:: Task details ::
Please reproduce the data exactly, though every picture must stay out.

:: Stored data ::
▼
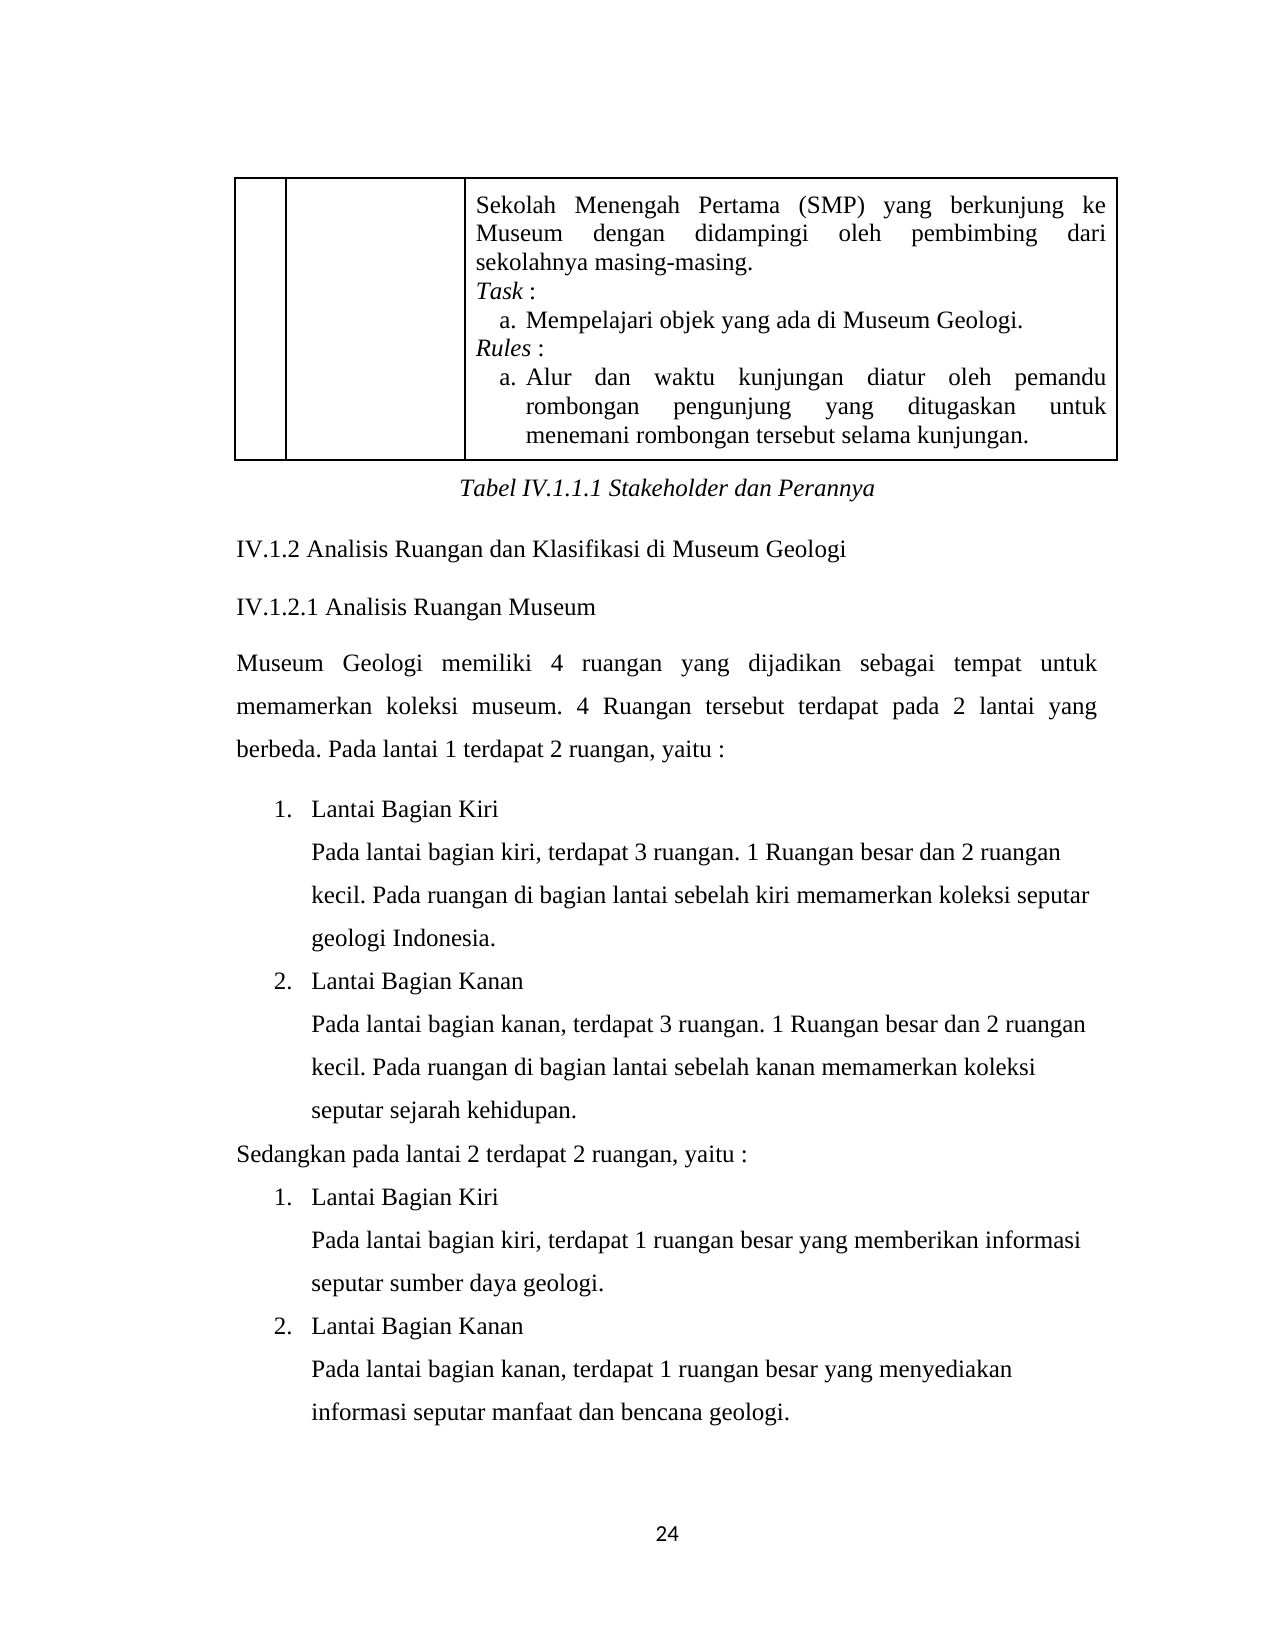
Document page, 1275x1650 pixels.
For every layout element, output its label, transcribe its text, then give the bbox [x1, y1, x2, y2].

list Lantai Bagian Kanan [274, 966, 1098, 995]
subtitle IV.1.2 Analisis Ruangan dan Klasifikasi di Museum Geologi [236, 534, 1098, 562]
list Lantai Bagian Kiri [274, 1182, 1098, 1211]
list Pada lantai bagian kiri, terdapat 1 ruangan besar yang memberikan informasi seputar sumber daya geologi. [311, 1225, 1098, 1297]
table_cell 3 [236, 179, 285, 459]
text Tabel IV.1.1.1 Stakeholder dan Perannya [236, 473, 1098, 502]
list Lantai Bagian Kanan [274, 1311, 1098, 1340]
list Sedangkan pada lantai 2 terdapat 2 ruangan, yaitu : [236, 1139, 1098, 1167]
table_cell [287, 179, 464, 459]
list Lantai Bagian Kiri [274, 794, 1098, 822]
list Pada lantai bagian kanan, terdapat 1 ruangan besar yang menyediakan informasi seputar manfaat dan bencana geologi. [311, 1354, 1098, 1426]
subtitle IV.1.2.1 Analisis Ruangan Museum [236, 592, 1098, 620]
list Pada lantai bagian kanan, terdapat 3 ruangan. 1 Ruangan besar dan 2 ruangan kecil. Pada ruangan di bagian lantai sebelah kanan memamerkan koleksi seputar sejarah kehidupan. [311, 1009, 1098, 1124]
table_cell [466, 179, 1116, 459]
list Pada lantai bagian kiri, terdapat 3 ruangan. 1 Ruangan besar dan 2 ruangan kecil. Pada ruangan di bagian lantai sebelah kiri memamerkan koleksi seputar geologi Indonesia. [311, 837, 1098, 952]
text Museum Geologi memiliki 4 ruangan yang dijadikan sebagai tempat untuk memamerkan koleksi museum. 4 Ruangan tersebut terdapat pada 2 lantai yang berbeda. Pada lantai 1 terdapat 2 ruangan, yaitu : [236, 648, 1098, 763]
▲
:: Response to this exercise ::
Document page, 1275x1650 pixels.
For every layout element, output its label, transcribe its text, then give the bbox [x1, y1, x2, y2].

list Lantai Bagian Kanan [274, 966, 1098, 995]
subtitle IV.1.2 Analisis Ruangan dan Klasifikasi di Museum Geologi [236, 534, 1098, 562]
list Lantai Bagian Kiri [274, 1182, 1098, 1211]
list Pada lantai bagian kiri, terdapat 1 ruangan besar yang memberikan informasi seputar sumber daya geologi. [311, 1225, 1098, 1297]
table_cell 3 [236, 179, 285, 459]
text Tabel IV.1.1.1 Stakeholder dan Perannya [236, 473, 1098, 502]
list Lantai Bagian Kanan [274, 1311, 1098, 1340]
list Sedangkan pada lantai 2 terdapat 2 ruangan, yaitu : [236, 1139, 1098, 1167]
table_cell [287, 179, 464, 459]
list Lantai Bagian Kiri [274, 794, 1098, 822]
list Pada lantai bagian kanan, terdapat 1 ruangan besar yang menyediakan informasi seputar manfaat dan bencana geologi. [311, 1354, 1098, 1426]
subtitle IV.1.2.1 Analisis Ruangan Museum [236, 592, 1098, 620]
list Pada lantai bagian kanan, terdapat 3 ruangan. 1 Ruangan besar dan 2 ruangan kecil. Pada ruangan di bagian lantai sebelah kanan memamerkan koleksi seputar sejarah kehidupan. [311, 1009, 1098, 1124]
table_cell [466, 179, 1116, 459]
list Pada lantai bagian kiri, terdapat 3 ruangan. 1 Ruangan besar dan 2 ruangan kecil. Pada ruangan di bagian lantai sebelah kiri memamerkan koleksi seputar geologi Indonesia. [311, 837, 1098, 952]
text Museum Geologi memiliki 4 ruangan yang dijadikan sebagai tempat untuk memamerkan koleksi museum. 4 Ruangan tersebut terdapat pada 2 lantai yang berbeda. Pada lantai 1 terdapat 2 ruangan, yaitu : [236, 648, 1098, 763]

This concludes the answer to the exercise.